### Task description
Whenever the string "uterine" turns up in a line below, that line should be copied.

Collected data
- - -

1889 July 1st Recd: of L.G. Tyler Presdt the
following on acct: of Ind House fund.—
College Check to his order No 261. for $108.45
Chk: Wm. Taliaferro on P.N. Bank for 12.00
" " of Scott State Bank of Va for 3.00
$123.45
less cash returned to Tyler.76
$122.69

- - -

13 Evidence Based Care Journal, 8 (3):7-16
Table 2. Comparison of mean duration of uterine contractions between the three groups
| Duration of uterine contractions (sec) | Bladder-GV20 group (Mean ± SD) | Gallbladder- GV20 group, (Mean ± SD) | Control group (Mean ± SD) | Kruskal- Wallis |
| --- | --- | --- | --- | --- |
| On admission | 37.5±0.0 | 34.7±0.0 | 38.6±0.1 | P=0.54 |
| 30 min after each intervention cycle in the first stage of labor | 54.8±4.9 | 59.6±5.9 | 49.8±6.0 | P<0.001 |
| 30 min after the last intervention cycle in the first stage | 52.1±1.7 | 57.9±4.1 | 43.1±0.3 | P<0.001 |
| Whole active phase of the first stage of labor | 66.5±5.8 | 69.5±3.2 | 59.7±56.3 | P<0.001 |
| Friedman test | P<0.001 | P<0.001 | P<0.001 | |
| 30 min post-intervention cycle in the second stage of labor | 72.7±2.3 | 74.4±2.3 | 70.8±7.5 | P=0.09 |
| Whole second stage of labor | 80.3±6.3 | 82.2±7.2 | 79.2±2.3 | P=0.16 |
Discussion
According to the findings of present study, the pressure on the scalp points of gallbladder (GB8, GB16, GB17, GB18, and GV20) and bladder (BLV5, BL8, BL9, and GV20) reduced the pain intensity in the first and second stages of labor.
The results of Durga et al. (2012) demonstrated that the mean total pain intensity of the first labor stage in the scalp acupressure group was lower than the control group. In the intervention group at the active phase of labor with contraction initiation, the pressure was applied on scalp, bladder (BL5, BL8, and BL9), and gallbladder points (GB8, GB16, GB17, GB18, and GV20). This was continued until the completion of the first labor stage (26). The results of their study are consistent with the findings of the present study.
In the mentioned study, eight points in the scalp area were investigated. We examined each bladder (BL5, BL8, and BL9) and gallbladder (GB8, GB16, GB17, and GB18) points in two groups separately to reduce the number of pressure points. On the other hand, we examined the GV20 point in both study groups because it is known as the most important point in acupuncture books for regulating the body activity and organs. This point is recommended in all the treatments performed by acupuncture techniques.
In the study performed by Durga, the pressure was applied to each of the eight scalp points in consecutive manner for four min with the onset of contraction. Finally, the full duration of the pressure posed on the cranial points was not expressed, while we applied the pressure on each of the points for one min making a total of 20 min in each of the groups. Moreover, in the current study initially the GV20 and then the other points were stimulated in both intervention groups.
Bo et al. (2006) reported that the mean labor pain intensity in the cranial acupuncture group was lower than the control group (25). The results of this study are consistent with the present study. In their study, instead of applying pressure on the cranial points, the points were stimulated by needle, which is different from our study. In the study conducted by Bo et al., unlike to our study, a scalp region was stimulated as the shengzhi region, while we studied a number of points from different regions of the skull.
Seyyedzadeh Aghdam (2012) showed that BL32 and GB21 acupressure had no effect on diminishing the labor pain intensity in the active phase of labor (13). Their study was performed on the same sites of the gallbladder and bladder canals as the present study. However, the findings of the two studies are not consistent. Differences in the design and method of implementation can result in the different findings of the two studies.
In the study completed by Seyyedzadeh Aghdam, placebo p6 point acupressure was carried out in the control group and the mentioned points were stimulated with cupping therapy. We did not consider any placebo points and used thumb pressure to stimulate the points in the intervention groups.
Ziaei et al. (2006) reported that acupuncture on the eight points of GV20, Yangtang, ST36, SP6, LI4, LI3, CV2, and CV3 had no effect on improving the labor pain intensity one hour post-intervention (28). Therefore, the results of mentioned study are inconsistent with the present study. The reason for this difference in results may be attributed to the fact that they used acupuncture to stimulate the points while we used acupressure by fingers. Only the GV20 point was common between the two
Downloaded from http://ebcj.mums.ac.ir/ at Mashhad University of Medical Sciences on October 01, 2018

- - -

### Reply
Table 2. Comparison of mean duration of uterine contractions between the three groups
| Duration of uterine contractions (sec) | Bladder-GV20 group (Mean ± SD) | Gallbladder- GV20 group, (Mean ± SD) | Control group (Mean ± SD) | Kruskal- Wallis |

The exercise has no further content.